Should damages be measured as of or close to the date of repudiation or of performance? A: at ‘a commercially reasonable point after repudiation’
                                                               i.      The answer is that we generally favor the aggrieved party. He can pursue a lawsuit at once, immediately try to cover, or continue to insist on compliance, etc.
                                                              ii.      Reliance Cooperage v. Treat (p. 56): D’s anticipatorily breached. P wanted the market value of staves on the day the k was to be performed, not the day it learned of the breach. Principle: the doctrine of anticipatory breach by repudiation is intended to aid the injured party, and any effort to convert it to the benefit of the repudiator should be resisted. No duty to mitigate damages until there are damages to mitigate.
                                                            iii.      2-712 v. 2-713 (p.58-61): The former provision says that cost of P’s cover – k + incidental or consequential damages – expenses saved is the proper measure of a buyer’s damages at the time of breach. 2-713 gives objective market – k, etc. at time of performance only when the buyer hasn’t covered. In anticipatory breach cases, sometimes buyers want to get a greater windfall from 2-713 and the lack of cover at the time of performance, rather than using the 2-712 standard from the moment the breach was supposed to happen (b/c market $ is higher later and so that price – k gives ‘em more dough). To get past this problem, the Principle = to measure by employing the market price ‘at a commercially reasonable point’ after breach. In this way, the seller won’t benefit by ‘pegging’ the damages to the moment he anticipatorily breached, and the buyer won’t avoid cover in the hopes that markets will continue to rise until performance time.

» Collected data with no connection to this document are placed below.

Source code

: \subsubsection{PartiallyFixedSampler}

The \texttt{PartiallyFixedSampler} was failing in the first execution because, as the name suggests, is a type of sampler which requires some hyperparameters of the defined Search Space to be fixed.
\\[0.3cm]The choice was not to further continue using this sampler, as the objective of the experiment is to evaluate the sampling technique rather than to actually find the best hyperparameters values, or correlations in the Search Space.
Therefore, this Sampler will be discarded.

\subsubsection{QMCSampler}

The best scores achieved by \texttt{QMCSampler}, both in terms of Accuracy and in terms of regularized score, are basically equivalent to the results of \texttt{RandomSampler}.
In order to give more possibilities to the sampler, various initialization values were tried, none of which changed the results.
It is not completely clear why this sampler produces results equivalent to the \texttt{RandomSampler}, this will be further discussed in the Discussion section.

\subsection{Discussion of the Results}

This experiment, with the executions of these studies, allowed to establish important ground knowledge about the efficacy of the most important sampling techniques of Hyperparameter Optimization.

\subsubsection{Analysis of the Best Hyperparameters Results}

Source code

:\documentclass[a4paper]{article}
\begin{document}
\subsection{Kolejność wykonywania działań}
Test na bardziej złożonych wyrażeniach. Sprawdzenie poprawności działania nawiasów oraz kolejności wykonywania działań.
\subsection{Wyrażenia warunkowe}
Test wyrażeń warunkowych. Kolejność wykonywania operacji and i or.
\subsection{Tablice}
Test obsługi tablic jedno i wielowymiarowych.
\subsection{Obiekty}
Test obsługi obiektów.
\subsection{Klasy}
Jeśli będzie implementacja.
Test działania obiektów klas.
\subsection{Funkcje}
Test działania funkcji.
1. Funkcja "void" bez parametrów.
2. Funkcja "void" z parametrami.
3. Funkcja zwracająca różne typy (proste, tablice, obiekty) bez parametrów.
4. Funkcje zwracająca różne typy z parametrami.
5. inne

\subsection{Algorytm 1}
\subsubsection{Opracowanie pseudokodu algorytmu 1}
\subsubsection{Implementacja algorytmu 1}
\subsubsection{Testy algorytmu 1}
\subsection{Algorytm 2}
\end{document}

Internal Cover: Internal Cover is acceptable if it is reasonable. However, the opportunity cost of the lost profits (consequential damages) is not awarded as damages b/c it would have been cheaper to cover externally rather than internally.
Rationale: Although opportunity costs are important to economists they do not play an important role to attorneys. (They in fact complicate situations sometimes.) While opportunity cost should factor into whether the seller ought to cover internally or not, the courts ought not to think that way.
Dura-wood v. Century (Supplement p.42) – D breaches contract to supply wood to P. P covers from within given the high market price for wood and the fact that it could produce such contracted product cheaper. However, the opportunity cost lost to the company was never calculated by the P’s.
                                                               i.      Issue: Should opportunity cost be included in damages? ® No.